Ces puissantes transformations rendent les marines solidaires de la puissance industrielle des nations et la suprématie navale de l'Angleterre se voit sérieusement concurrencée par celle du 2e Reich qui possède des colonies.
Dès 1898, à Dantzig, l'empereur Guillaume II, qui veut étendre l'empire germanique à l'extérieur, proclame : "Notre avenir est sur l'eau", et confie le soin de réaliser ce projet à l'amiral von Tirpitz, ministre de la Marine, qui, en quelques années, fait de l'Allemagne la deuxième puissance navale du monde.
Le canal de Suez est ouvert en 1869, Kiel en 1895 et Panama en août 1914.
En 1914, la marine impériale se compose de : 14 cuirassés, 35 croiseurs, une centaine de torpilleurs et 30 sous-marins.
Le 1er novembre 1914, la flotte allemande du Pacifique (cuirassés Scharnhorst et Gneisenau, croiseurs Nürnberg, Leipzig et Dresden), commandée par l'amiral von Spee, livre combat à l'escadre britannique de l'amiral Cradock qui perd 2 croiseurs (le Good Hope et le Monmouth). Cette bataille se déroule au large du cap Coronet (Chili). L'escadre allemande passe alors dans l'Atlantique pour tenter de rejoindre l'Allemagne et arrive en vue des îles Falkland le 8 décembre 1914, pour y rencontrer une force navale britannique commandée par l'amiral Sturdee.
Les Britanniques alignent les croiseurs de bataille Invincible et Inflexible ainsi que 5 croiseurs cuirassés ou légers. Les uns et les autres sont surpris. Les Allemands tentent de fuir mais sont aussitôt poursuivis par les Britanniques qui coulent au canon le Scharnhorst et le Gneisenau, ainsi que les croiseurs Nürnberg et Leipzig. Seul, le Dresden s'échappe, pour être coulé le 14 mars 1915 près de l'île chilienne de Juan Fernandez, dans le Pacifique.

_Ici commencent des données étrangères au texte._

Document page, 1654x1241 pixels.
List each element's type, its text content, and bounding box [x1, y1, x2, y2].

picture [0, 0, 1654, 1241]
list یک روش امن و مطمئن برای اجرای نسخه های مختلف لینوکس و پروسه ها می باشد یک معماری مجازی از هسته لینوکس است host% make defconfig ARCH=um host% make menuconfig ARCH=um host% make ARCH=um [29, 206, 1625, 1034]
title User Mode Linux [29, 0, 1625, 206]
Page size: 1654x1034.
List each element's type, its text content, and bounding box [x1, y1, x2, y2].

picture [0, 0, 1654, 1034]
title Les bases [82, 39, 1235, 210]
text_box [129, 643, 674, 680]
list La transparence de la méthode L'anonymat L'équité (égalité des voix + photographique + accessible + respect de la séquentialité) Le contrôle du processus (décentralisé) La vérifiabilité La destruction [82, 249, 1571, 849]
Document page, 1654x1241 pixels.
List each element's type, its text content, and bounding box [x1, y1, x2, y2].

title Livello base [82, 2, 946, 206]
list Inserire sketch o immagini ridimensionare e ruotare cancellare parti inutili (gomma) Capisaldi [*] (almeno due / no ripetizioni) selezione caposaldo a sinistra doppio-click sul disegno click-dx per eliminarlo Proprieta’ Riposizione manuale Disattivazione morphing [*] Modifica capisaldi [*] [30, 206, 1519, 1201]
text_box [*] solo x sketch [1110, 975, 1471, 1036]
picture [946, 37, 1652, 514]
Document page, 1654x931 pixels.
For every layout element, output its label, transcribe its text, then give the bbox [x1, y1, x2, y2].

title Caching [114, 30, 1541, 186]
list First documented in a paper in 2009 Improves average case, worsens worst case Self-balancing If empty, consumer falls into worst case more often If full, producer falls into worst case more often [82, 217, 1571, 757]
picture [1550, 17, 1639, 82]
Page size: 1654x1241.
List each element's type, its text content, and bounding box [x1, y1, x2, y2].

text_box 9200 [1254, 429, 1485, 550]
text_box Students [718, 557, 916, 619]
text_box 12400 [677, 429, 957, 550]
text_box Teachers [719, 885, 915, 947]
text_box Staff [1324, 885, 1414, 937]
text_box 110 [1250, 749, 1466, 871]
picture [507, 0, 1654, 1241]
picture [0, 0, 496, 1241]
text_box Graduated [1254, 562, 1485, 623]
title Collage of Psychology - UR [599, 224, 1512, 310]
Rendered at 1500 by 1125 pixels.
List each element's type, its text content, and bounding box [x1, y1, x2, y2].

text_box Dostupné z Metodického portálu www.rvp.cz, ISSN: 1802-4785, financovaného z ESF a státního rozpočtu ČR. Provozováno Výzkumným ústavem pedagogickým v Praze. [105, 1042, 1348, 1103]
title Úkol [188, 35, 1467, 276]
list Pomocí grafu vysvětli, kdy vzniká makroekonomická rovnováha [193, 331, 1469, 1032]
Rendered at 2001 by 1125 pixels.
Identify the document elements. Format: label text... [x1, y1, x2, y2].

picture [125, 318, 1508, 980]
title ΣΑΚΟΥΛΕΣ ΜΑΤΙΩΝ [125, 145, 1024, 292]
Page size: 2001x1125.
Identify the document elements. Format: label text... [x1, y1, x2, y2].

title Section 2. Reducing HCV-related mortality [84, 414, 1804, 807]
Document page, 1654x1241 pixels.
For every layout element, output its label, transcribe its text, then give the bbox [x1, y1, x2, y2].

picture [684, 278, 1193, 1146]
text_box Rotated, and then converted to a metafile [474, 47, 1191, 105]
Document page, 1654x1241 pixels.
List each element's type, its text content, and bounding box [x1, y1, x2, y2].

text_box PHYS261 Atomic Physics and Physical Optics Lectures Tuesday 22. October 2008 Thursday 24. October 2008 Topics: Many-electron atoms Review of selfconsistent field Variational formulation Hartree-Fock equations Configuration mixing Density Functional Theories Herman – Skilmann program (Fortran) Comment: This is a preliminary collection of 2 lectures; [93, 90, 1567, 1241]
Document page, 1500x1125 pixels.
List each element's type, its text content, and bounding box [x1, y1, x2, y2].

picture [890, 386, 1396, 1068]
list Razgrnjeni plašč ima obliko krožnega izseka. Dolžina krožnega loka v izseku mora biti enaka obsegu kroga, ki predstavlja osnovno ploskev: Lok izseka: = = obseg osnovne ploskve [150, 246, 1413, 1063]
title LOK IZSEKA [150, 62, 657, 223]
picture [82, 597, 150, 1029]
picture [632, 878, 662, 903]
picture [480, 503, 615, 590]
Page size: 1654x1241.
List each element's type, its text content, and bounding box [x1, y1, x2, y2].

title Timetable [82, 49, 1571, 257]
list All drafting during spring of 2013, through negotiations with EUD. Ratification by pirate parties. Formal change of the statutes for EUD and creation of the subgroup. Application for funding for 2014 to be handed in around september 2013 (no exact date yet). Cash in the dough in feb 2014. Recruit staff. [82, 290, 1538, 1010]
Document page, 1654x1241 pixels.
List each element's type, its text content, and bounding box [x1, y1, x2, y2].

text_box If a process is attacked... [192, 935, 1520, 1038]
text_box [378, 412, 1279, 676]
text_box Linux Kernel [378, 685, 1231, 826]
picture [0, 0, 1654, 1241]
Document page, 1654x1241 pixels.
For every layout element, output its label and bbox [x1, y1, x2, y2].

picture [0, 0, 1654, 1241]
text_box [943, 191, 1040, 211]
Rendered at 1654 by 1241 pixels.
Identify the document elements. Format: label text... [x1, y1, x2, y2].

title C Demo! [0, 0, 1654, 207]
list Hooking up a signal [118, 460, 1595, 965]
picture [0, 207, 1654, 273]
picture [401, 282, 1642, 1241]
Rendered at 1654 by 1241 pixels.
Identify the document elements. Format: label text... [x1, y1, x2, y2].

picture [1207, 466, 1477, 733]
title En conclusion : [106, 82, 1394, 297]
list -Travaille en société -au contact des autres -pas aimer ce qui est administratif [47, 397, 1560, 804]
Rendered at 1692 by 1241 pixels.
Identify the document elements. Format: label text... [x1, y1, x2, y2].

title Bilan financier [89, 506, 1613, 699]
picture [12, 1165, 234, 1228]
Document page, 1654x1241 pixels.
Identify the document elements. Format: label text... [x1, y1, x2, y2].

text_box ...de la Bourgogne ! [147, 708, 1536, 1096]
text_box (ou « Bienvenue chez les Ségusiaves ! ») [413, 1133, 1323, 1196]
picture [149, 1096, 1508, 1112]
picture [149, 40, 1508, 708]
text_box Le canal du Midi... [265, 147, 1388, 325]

L'amiral von Spee coula avec son navire et on se souviendra de son nom dans l'Atlantique Sud en 1939 (le 19 décembre, le cuirassé de poche Admiral Graf von Spee se saborde à l'embouchure du Rio de la Plata, en Uruguay, après un combat avec 3 croiseurs anglais). Les Falklands aussi se sont rappelées à notre souvenir en juin 1982.
Depuis la perte de son escadre du Pacifique, la marine allemande reste dans ses ports. En mai 1916, la flotte de haute mer aux ordres de l'amiral von Scheer tente de tromper la surveillance anglaise. L'amiral Jellicoe, commandant la Grand Fleet, prévenu de cette sortie, appareille avec toutes ses forces et croise en mer du Nord.
Son avant-garde (amiral Beatty) tombe le 31 mai vers 14 heures sur l'avant-garde de von Scheer, commandée par l'amiral Hipper, qui se replie au sud, poursuivie par les Anglais. Ainsi commence la bataille du Jutland.
Vers 16.30 h, les Anglais arrivent en vue du gros de la flotte allemande.
A 18.00 h, c'est le contact des 2 escadres.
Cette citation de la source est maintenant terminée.